>>>>>
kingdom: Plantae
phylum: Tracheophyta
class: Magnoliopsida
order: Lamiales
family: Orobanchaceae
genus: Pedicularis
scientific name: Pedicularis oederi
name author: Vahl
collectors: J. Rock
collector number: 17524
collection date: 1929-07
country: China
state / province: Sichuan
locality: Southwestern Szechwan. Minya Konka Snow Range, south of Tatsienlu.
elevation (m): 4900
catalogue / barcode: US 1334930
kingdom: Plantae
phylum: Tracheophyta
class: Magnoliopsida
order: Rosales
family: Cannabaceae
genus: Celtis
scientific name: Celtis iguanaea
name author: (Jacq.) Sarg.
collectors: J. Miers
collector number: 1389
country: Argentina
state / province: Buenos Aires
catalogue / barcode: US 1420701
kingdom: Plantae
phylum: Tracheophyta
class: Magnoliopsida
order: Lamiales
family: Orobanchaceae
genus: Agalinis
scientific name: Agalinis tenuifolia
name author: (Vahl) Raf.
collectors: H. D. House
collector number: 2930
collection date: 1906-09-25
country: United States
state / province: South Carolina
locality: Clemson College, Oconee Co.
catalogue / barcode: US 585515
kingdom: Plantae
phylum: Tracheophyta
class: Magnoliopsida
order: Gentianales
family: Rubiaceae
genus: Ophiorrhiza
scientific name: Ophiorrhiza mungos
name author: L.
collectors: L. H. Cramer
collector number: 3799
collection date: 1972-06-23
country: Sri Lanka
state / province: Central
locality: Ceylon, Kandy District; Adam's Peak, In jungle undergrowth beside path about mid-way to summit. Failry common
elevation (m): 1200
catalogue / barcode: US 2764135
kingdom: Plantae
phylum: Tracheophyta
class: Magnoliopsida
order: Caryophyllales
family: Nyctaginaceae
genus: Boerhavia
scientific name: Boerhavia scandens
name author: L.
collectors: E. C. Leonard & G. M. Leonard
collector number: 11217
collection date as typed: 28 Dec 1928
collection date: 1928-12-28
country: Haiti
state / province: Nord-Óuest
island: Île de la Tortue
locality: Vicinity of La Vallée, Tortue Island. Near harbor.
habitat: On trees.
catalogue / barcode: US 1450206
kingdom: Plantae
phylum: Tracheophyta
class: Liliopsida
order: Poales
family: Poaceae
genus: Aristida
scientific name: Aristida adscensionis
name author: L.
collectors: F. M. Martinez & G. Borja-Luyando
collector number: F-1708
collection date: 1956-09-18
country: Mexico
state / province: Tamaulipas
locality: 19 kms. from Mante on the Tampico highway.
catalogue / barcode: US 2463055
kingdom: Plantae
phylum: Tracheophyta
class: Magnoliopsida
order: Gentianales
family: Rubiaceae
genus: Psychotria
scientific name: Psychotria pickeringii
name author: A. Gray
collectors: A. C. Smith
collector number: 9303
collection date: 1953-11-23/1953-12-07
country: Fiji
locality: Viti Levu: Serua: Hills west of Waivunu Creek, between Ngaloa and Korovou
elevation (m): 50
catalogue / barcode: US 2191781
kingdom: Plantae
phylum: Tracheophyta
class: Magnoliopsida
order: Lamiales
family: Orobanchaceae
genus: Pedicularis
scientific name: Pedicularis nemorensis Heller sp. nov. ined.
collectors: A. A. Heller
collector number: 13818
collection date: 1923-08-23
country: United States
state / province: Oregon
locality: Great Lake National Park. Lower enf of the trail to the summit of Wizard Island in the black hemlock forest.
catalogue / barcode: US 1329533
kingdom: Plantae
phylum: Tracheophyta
<<<<<
REQUIRED TASK:
Put every line of the items above into a Markdown table with the columns Row and Catalog line. Number the rows in order and leave out blank lines.

TASK RESULT:
| Row | Catalog line |
|---|---|
| 1 | kingdom: Plantae |
| 2 | phylum: Tracheophyta |
| 3 | class: Magnoliopsida |
| 4 | order: Lamiales |
| 5 | family: Orobanchaceae |
| 6 | genus: Pedicularis |
| 7 | scientific name: Pedicularis oederi |
| 8 | name author: Vahl |
| 9 | collectors: J. Rock |
| 10 | collector number: 17524 |
| 11 | collection date: 1929-07 |
| 12 | country: China |
| 13 | state / province: Sichuan |
| 14 | locality: Southwestern Szechwan. Minya Konka Snow Range, south of Tatsienlu. |
| 15 | elevation (m): 4900 |
| 16 | catalogue / barcode: US 1334930 |
| 17 | kingdom: Plantae |
| 18 | phylum: Tracheophyta |
| 19 | class: Magnoliopsida |
| 20 | order: Rosales |
| 21 | family: Cannabaceae |
| 22 | genus: Celtis |
| 23 | scientific name: Celtis iguanaea |
| 24 | name author: (Jacq.) Sarg. |
| 25 | collectors: J. Miers |
| 26 | collector number: 1389 |
| 27 | country: Argentina |
| 28 | state / province: Buenos Aires |
| 29 | catalogue / barcode: US 1420701 |
| 30 | kingdom: Plantae |
| 31 | phylum: Tracheophyta |
| 32 | class: Magnoliopsida |
| 33 | order: Lamiales |
| 34 | family: Orobanchaceae |
| 35 | genus: Agalinis |
| 36 | scientific name: Agalinis tenuifolia |
| 37 | name author: (Vahl) Raf. |
| 38 | collectors: H. D. House |
| 39 | collector number: 2930 |
| 40 | collection date: 1906-09-25 |
| 41 | country: United States |
| 42 | state / province: South Carolina |
| 43 | locality: Clemson College, Oconee Co. |
| 44 | catalogue / barcode: US 585515 |
| 45 | kingdom: Plantae |
| 46 | phylum: Tracheophyta |
| 47 | class: Magnoliopsida |
| 48 | order: Gentianales |
| 49 | family: Rubiaceae |
| 50 | genus: Ophiorrhiza |
| 51 | scientific name: Ophiorrhiza mungos |
| 52 | name author: L. |
| 53 | collectors: L. H. Cramer |
| 54 | collector number: 3799 |
| 55 | collection date: 1972-06-23 |
| 56 | country: Sri Lanka |
| 57 | state / province: Central |
| 58 | locality: Ceylon, Kandy District; Adam's Peak, In jungle undergrowth beside path about mid-way to summit. Failry common |
| 59 | elevation (m): 1200 |
| 60 | catalogue / barcode: US 2764135 |
| 61 | kingdom: Plantae |
| 62 | phylum: Tracheophyta |
| 63 | class: Magnoliopsida |
| 64 | order: Caryophyllales |
| 65 | family: Nyctaginaceae |
| 66 | genus: Boerhavia |
| 67 | scientific name: Boerhavia scandens |
| 68 | name author: L. |
| 69 | collectors: E. C. Leonard & G. M. Leonard |
| 70 | collector number: 11217 |
| 71 | collection date as typed: 28 Dec 1928 |
| 72 | collection date: 1928-12-28 |
| 73 | country: Haiti |
| 74 | state / province: Nord-Óuest |
| 75 | island: Île de la Tortue |
| 76 | locality: Vicinity of La Vallée, Tortue Island. Near harbor. |
| 77 | habitat: On trees. |
| 78 | catalogue / barcode: US 1450206 |
| 79 | kingdom: Plantae |
| 80 | phylum: Tracheophyta |
| 81 | class: Liliopsida |
| 82 | order: Poales |
| 83 | family: Poaceae |
| 84 | genus: Aristida |
| 85 | scientific name: Aristida adscensionis |
| 86 | name author: L. |
| 87 | collectors: F. M. Martinez & G. Borja-Luyando |
| 88 | collector number: F-1708 |
| 89 | collection date: 1956-09-18 |
| 90 | country: Mexico |
| 91 | state / province: Tamaulipas |
| 92 | locality: 19 kms. from Mante on the Tampico highway. |
| 93 | catalogue / barcode: US 2463055 |
| 94 | kingdom: Plantae |
| 95 | phylum: Tracheophyta |
| 96 | class: Magnoliopsida |
| 97 | order: Gentianales |
| 98 | family: Rubiaceae |
| 99 | genus: Psychotria |
| 100 | scientific name: Psychotria pickeringii |
| 101 | name author: A. Gray |
| 102 | collectors: A. C. Smith |
| 103 | collector number: 9303 |
| 104 | collection date: 1953-11-23/1953-12-07 |
| 105 | country: Fiji |
| 106 | locality: Viti Levu: Serua: Hills west of Waivunu Creek, between Ngaloa and Korovou |
| 107 | elevation (m): 50 |
| 108 | catalogue / barcode: US 2191781 |
| 109 | kingdom: Plantae |
| 110 | phylum: Tracheophyta |
| 111 | class: Magnoliopsida |
| 112 | order: Lamiales |
| 113 | family: Orobanchaceae |
| 114 | genus: Pedicularis |
| 115 | scientific name: Pedicularis nemorensis Heller sp. nov. ined. |
| 116 | collectors: A. A. Heller |
| 117 | collector number: 13818 |
| 118 | collection date: 1923-08-23 |
| 119 | country: United States |
| 120 | state / province: Oregon |
| 121 | locality: Great Lake National Park. Lower enf of the trail to the summit of Wizard Island in the black hemlock forest. |
| 122 | catalogue / barcode: US 1329533 |
| 123 | kingdom: Plantae |
| 124 | phylum: Tracheophyta |